En ese momento, Ge Taihe ya estaba atrapado en la formación que Lin Chen había construido de antemano con innumerables tesoros y recursos.
—Un puñado de hormigas, les aconsejo que me dejen salir rápidamente y me entreguen obedientemente el tesoro mágico de séptimo rango.
—Además, traigan a una mujer llamada Liu Qingxia para que me sirva bien; si me complace, podría considerar perdonarles la vida.
—Si lo que he dicho no se cumple en el tiempo que se tarda en beber una taza de té, no me culpen por romper su formación y luego masacrar a todos en esta ciudad.
Ge Taihe miró fríamente a Yan Yue en el cielo, hablando en un tono gélido.
Al escuchar las palabras de Ge Taihe, Lin Chen, junto a Yan Yue, frunció el ceño y su expresión se volvió al instante extremadamente fría.
No esperaba que el bastardo de Lei Hao hubiera ofrecido tales condiciones para que este hombre actuara, involucrando de hecho a su propia mujer.
—Viejo bastardo, eres arrogante de verdad. Exigir que mi mujer, Liu Qingxia, te sirva… Realmente estás buscando la muerte.
—¡Hoy, este lugar será tu tumba!
Dijo Lin Chen con frialdad.
—Debes tener cuidado.
Liu Qingxia también apareció en ese momento, de pie junto a Lin Chen en el cielo.

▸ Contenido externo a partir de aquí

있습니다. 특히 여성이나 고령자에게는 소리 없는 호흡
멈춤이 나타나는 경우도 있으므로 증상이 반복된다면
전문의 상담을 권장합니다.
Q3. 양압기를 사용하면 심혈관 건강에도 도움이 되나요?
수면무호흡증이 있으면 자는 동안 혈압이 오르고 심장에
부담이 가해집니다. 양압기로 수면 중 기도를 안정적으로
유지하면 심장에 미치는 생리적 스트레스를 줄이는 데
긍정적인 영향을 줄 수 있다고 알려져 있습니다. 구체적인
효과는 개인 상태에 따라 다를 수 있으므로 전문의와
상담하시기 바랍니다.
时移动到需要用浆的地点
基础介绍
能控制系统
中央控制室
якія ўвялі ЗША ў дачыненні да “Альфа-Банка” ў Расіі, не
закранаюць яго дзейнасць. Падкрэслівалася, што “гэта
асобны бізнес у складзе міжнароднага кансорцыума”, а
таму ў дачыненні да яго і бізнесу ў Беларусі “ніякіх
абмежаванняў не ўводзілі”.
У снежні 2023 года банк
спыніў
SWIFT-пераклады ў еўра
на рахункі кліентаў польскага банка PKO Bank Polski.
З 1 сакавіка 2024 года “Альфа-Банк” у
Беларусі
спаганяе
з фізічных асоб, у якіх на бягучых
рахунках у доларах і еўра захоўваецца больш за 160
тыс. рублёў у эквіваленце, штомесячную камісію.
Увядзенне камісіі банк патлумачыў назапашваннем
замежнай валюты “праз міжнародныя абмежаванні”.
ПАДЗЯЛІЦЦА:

Con un incidente tan grande ocurriendo, y siendo su cultivo sobresaliente, naturalmente tenía que aparecer.
Abajo, en la formación, Ge Taihe vio a la mujer que estaba junto a Lin Chen y sus ojos se iluminaron de repente. Tal como había dicho Lei Hao, esa mujer debía de ser Liu Qingxia, elegante y hermosa, digna de ser la belleza número uno del Dominio Oriental.
Una plétora de pensamientos viles surgió en su interior, deseando someter a Liu Qingxia para gozar de ella.
—Jaja, parece que en este viaje he ganado mucho de verdad.
Ge Taihe se rio a carcajadas. Aceptar la petición de Lei Hao no solo para obtener un tesoro mágico de séptimo rango, sino también para saborear a una mujer tan hermosa; el viaje había valido la pena.
—Realmente una sabandija asquerosa.
Liu Qingxia miró a Ge Taihe abajo y maldijo de inmediato.
Los ojos codiciosos y lascivos de Ge Taihe, en efecto, la hicieron sentir náuseas.
—Es solo un hombre moribundo, ¿por qué molestarse con sus palabras?
Lin Chen negó con la cabeza y dijo, pero aunque sus palabras expresaban indiferencia, por dentro estaba ansioso por matar a Ge Taihe lo antes posible.
Atreverse a codiciar a su mujer… ¿cómo podría Lin Chen permitirle vivir un momento más?
—Hum, ya llevas más de medio mes de vuelta y solo apareces en este momento. Realmente nos tienes en mente a tu hija y a mí.